City leaders are moving to define Miami Marine Stadium’s future.

After accepting an $80,000 grant to investigate the concrete stadium’s underwater supports July 9, commissioners debated the purpose and use of the idled stadium after it is restored.

Then they unanimously directed City Manager Daniel Alfonso to request proposals or letters of interest from potential operators to help answer the question: What do we do with Marine Stadium?

Marc Sarnoff, who made the motion, said it’s a way to get business to tell the city how the waterfront Virginia Key stadium, idle since Hurricane Andrew hit in 1992, can be used.

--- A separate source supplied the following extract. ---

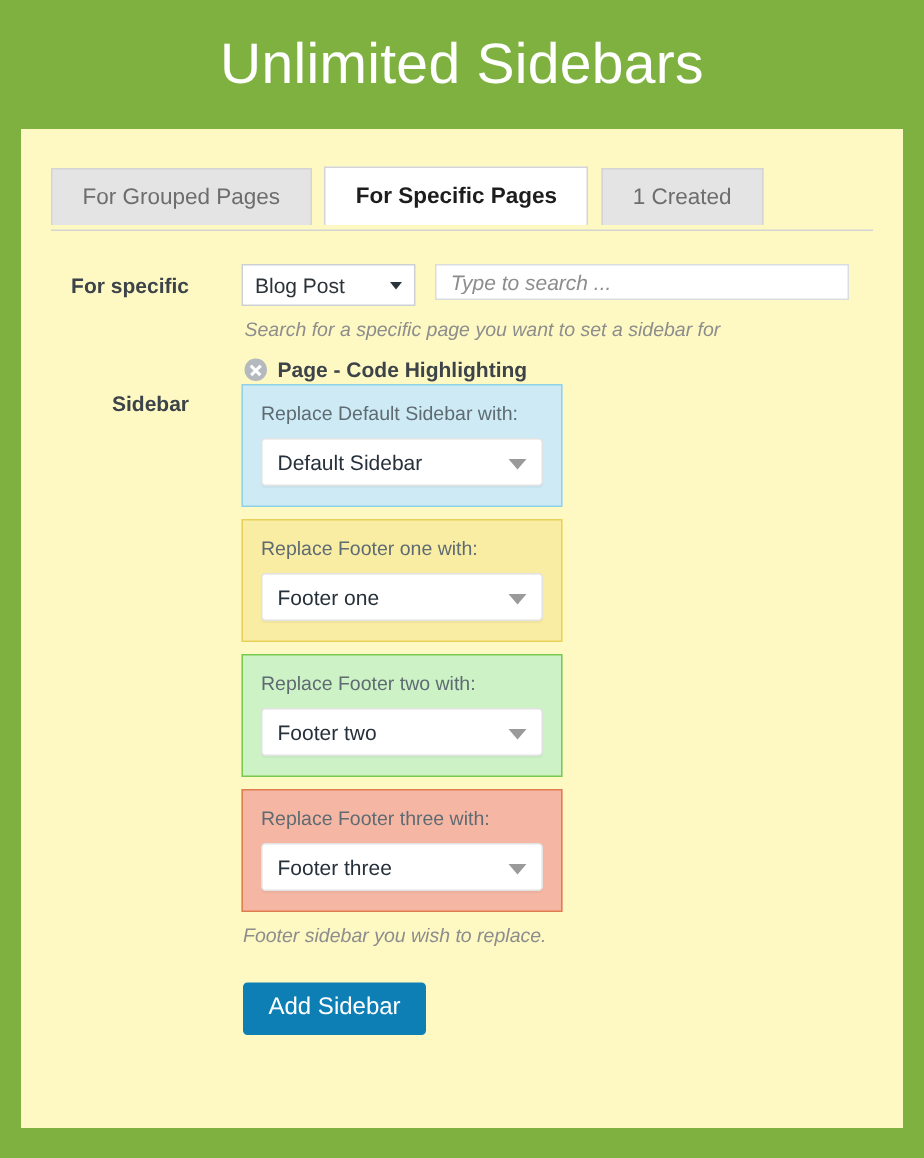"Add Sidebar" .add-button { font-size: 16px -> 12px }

Commissioners didn’t decide on its use, or the intensity of use at adjacent Marine Stadium Park. The city is spending more than $16 million to turn the area around the stadium into a flex park as part of a deal with the National Marine Manufacturers Association to bring the Miami International Boat Show to Virginia Key next February. Once the boat show exits, the park would have new sporting fields and open space.

The intensity of use at the park has troubled some commissioners and led to a legal battle with Key Biscayne, which let loose a volley of lawsuits against the city and launched a public relations campaign that has attacked the city and boat show organizers.

A joint meeting between the two elected bodies in June found no resolution, but the city and island village remain in private mediation.

A contractor’s removal of mangroves along with non-native trees beside the stadium has only stirred contention. Commissioners Frank Carollo and Francis Suarez were unhappy that the city manager’s office didn’t deliver as promised a full report on the mangrove removal July 9. Both want that report at the July 23 meeting.